Back on track here. The first purchase we made when money was available was this table. We wanted an oak table with claw feet so that is what we bought. We bought chairs that were oak and finished them to match the table. If this table could talk! It is definitely the center of my world. It saw the kids all raised and gone and it saw grand kids and great grand kids come to visit and one get adopted! He holds the past, the present, and the future, just like the one back home when I was a kid. In my mind this table is my life in a nutshell.

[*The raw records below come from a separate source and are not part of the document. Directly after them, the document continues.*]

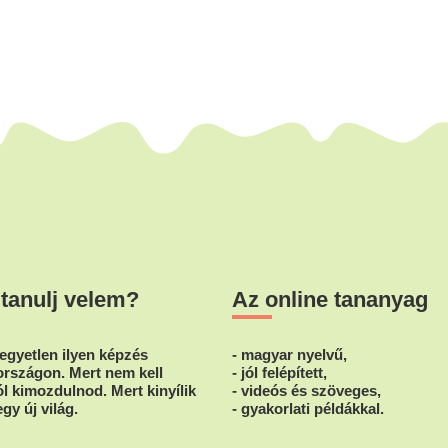
 tanulj velem?
Az online tananyag
egyetlen ilyen képzés
- magyar nyelvű,
rszágon. Mert nem kell
- jól felépített,
l kimozdulnod. Mert kinyílik
- videós és szöveges,
egy új világ.
- gyakorlati példákkal.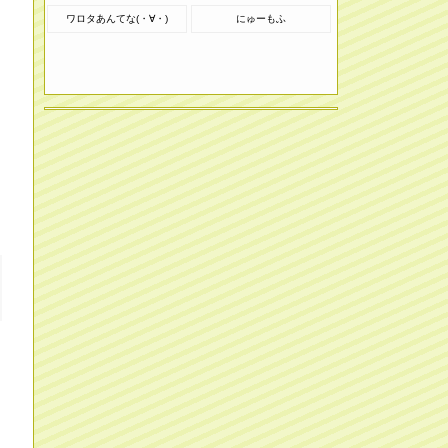
ワロタあんてな(・∀・)
にゅーもふ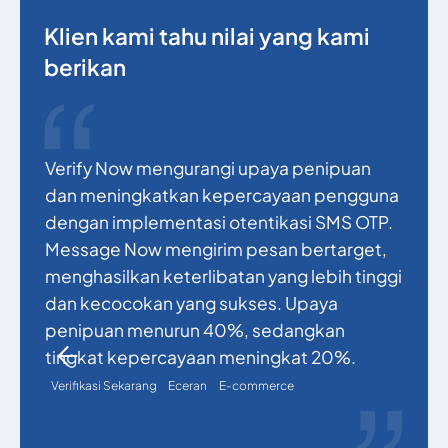
Klien kami tahu nilai yang kami
berikan
Verify Now mengurangi upaya penipuan
P
dan meningkatkan kepercayaan pengguna
m
dengan implementasi otentikasi SMS OTP.
a
Message Now mengirim pesan bertarget,
V
menghasilkan keterlibatan yang lebih tinggi
k
dan kecocokan yang sukses. Upaya
S
penipuan menurun 40%, sedangkan
p
tingkat kepercayaan meningkat 20%.
m
p
Verifikasi Sekarang
Eceran
E-commerce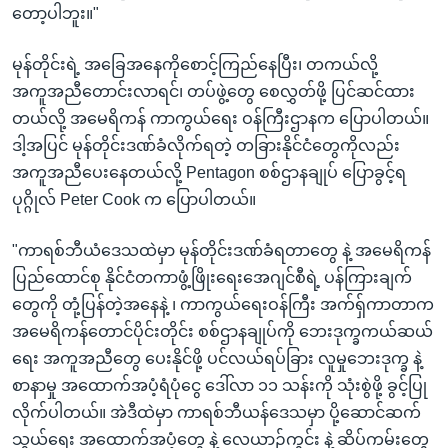
တော့ပါဘူး။"
မုန်တိုင်းရဲ့ အခြေအနေကိုစောင့်ကြည်နေပြီး၊ တကယ်လို့
အကူအညီတောင်းလာရင်၊ တပ်ဖွဲ့တွေ စေလွှတ်ဖို့ ပြင်ဆင်ထား
တယ်လို့ အမေရိကန် ကာကွယ်ရေး ဝန်ကြီးဌာနက ပြောပါတယ်။
ဒါ့အပြင် မုန်တိုင်းဒဏ်ခံလိုက်ရတဲ့ တခြားနိုင်ငံတွေကိုလည်း
အကူအညီပေးနေတယ်လို့ Pentagon စစ်ဌာနချုပ် ပြောခွင့်ရ
ပုဂ္ဂိုလ် Peter Cook က ပြောပါတယ်။
"ကာရစ်ဘီယံဒေသထဲမှာ မုန်တိုင်းဒဏ်ခံရတာတွေ နဲ့ အမေရိကန်
ပြည်ထောင်စု နိုင်ငံတကာဖွံ့ဖြိုးရေးအေဂျင်စီရဲ့ ပန်ကြားချက်
တွေကို တုံ့ပြန်တဲ့အနေနဲ့ ၊ ကာကွယ်ရေးဝန်ကြီး အက်ရှ်ကာတာက
အမေရိကန်တောင်ပိုင်းတိုင်း စစ်ဌာနချုပ်ကို ဘေးဒုက္ခကယ်ဆယ်
ရေး အကူအညီတွေ ပေးနိုင်ဖို့ ပင်လယ်ရပ်ခြား လူမှုဘေးဒုက္ခ နဲ့
စာနာမှု အထောက်အပံ့ရံပုံငွေ ဒေါ်လာ ၁၁ သန်းကို သုံးစွဲဖို့ ခွင့်ပြု
လိုက်ပါတယ်။ အဲဒီထဲမှာ ကာရစ်ဘီယန်ဒေသမှာ ပို့ဆောင်ဆက်
သွယ်ရေး အထောက်အပံ့တွေ နဲ့ လေယာဉ်ကွင်း နဲ့ ဆိပ်ကမ်းတွေ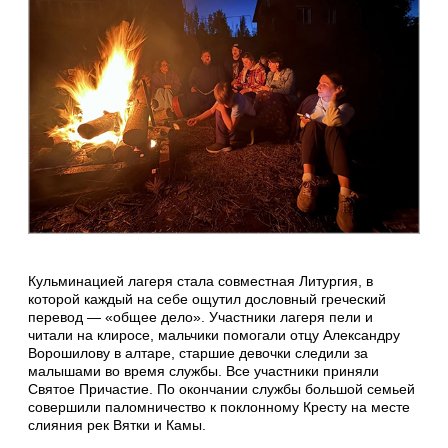
Кульминацией лагеря стала совместная Литургия, в
которой каждый на себе ощутил дословный греческий
перевод — «общее дело». Участники лагеря пели и
читали на клиросе, мальчики помогали отцу Александру
Ворошилову в алтаре, старшие девочки следили за
малышами во время службы. Все участники приняли
Святое Причастие. По окончании службы большой семьей
совершили паломничество к поклонному Кресту на месте
слияния рек Вятки и Камы.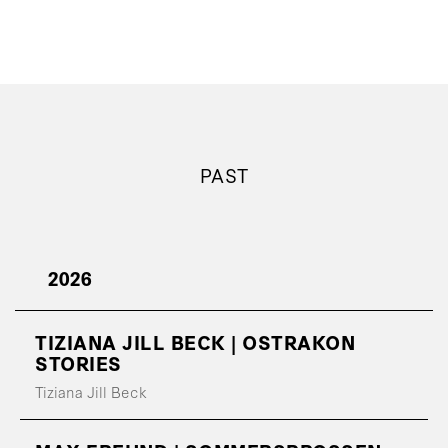
PAST
2026
TIZIANA JILL BECK | OSTRAKON
STORIES
Tiziana Jill Beck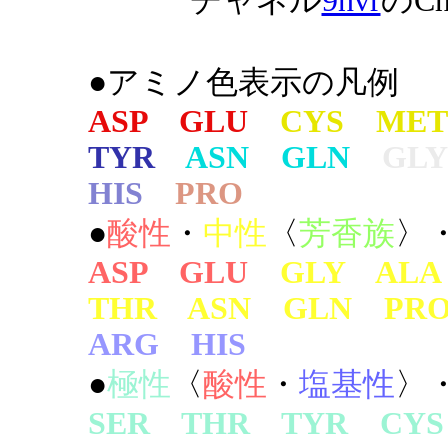
チャネル
9nvr
のCh
●アミノ色表示の凡例
ASP GLU
CYS MET
TYR
ASN GLN
GLY
HIS
PRO
●
酸性
・
中性
〈
芳香族
〉
ASP GLU
GLY AL
THR ASN GLN PR
ARG HIS
●
極性
〈
酸性
・
塩基性
〉
SER THR TYR CYS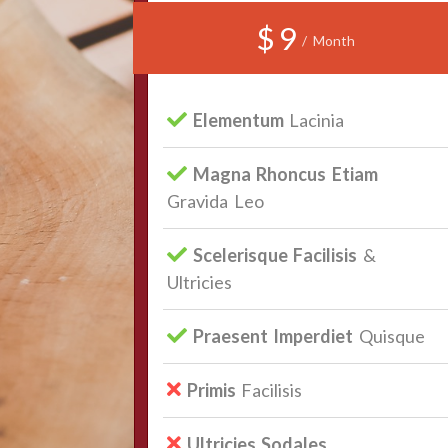
$ 9
/ Month
Elementum
Lacinia
Magna Rhoncus Etiam
Gravida Leo
Scelerisque Facilisis
&
Ultricies
Praesent Imperdiet
Quisque
Primis
Facilisis
Ultricies Sodales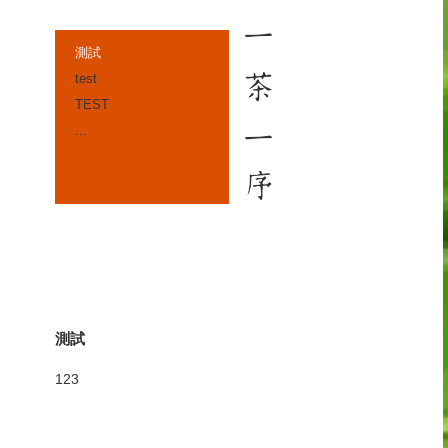
測試
test
TEST
...
測試
123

It is always a shock to me when I go into some one's home and they do not have a table. I remember the first time I went into one of my kids homes and there was not a table.
"Where do you eat?"
"We set on the couch."
And it goes without saying, "We watch television and have no idea what we ate."
I often wonder how one carries on a meaningful conversation while the television is blaring and one is balancing a plate on their knees. I think all of my kids now have tables and chairs. They also have the mate that came with the table!
I do not remember if the table of my childhood had matching chairs. I don't think so. I do know we were not allowed to tip the chair back. That was just a no-no from forever. Grandma had a claw foot oak table. Some times I just set and think back how simple life was in those days. We always had "Sunday Dinner". It was a chisled in stone thing. We would have pot roast or fried chicken. Sometimes Jake shot a bunny and that was special. The rest of the week we pretty well foraged, but Sunday Dinner and the claw footed oak table were things we could put money on as lasting forever.
I do not know where my childhood table ended its term of service, nor do I have any idea where mine will go when I no longer have use for it. I am hoping that one of the kids will want it because it brings back the memories that mine brings back. And I hope wherever it goes, that it keeps the cigarette burn on it that my Kenny left for me.